Let's take two of your topics; the housing bubble and Obamacare.

The impetus for the housing bubble was deregulation of the banking industry. This is what made possible securitization and massive leveraging. The push for deregulation was made under the Clinton administration and pushed by Robert Rubin, Larry Summers, Alan Greenspan, among others. The Federal Reserve drove interest rates low which increased demand. It resulted in massive profits for the financial industry. Property values soared, fraud permeated throughout the period with bogus appraisals, liar loans enabled unqualified buyers to make purchases, rating agencies fudged numbers, and banks sold securities to duped investors.

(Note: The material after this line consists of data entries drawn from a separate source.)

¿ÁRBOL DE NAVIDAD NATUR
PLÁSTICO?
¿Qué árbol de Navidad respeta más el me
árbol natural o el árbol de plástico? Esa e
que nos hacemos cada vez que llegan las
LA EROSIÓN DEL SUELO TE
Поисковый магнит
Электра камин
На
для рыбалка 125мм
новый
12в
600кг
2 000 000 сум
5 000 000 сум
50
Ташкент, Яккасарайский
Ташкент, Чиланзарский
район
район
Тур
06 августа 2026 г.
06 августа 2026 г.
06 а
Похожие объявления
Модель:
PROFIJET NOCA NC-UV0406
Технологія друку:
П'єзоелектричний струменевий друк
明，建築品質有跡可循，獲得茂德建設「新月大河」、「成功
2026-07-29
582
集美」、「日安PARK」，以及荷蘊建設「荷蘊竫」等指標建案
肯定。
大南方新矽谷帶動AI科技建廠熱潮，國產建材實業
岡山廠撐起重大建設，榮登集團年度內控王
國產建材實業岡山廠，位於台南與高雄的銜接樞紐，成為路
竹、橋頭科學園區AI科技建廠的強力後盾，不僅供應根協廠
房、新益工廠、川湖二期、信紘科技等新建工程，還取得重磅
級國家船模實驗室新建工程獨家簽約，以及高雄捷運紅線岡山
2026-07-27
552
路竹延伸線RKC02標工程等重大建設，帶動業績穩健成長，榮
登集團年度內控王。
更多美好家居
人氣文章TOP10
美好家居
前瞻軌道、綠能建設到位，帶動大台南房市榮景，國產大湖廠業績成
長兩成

The "boom" was basically built on fraud. Just like any ponzi, it eventually collapsed when the number of buyers became too low to support the bubble.

But nobody important went to jail, the top executives got to keep their millions, the taxpayer bailed out the banks that were impaired (except Lehman), and the combination of QE and zero interest policy continues to this day robbing savers of interest in order to keep the FIRE economy propped up. If I recall, the polls showed the public opposed the bailout by a whopping majority but the bailout passed regardless. Who has the power?

Obamacare was written by lobbyists representing the insurance and pharmaceutical companies. The bill was written so that the government would backstop any losses that might occur to insurance companies. How have stock prices performed for these companies since Obamacare was passed? Their profits? Pretty damn good. Who's interest was really served, the corporate or that of the public?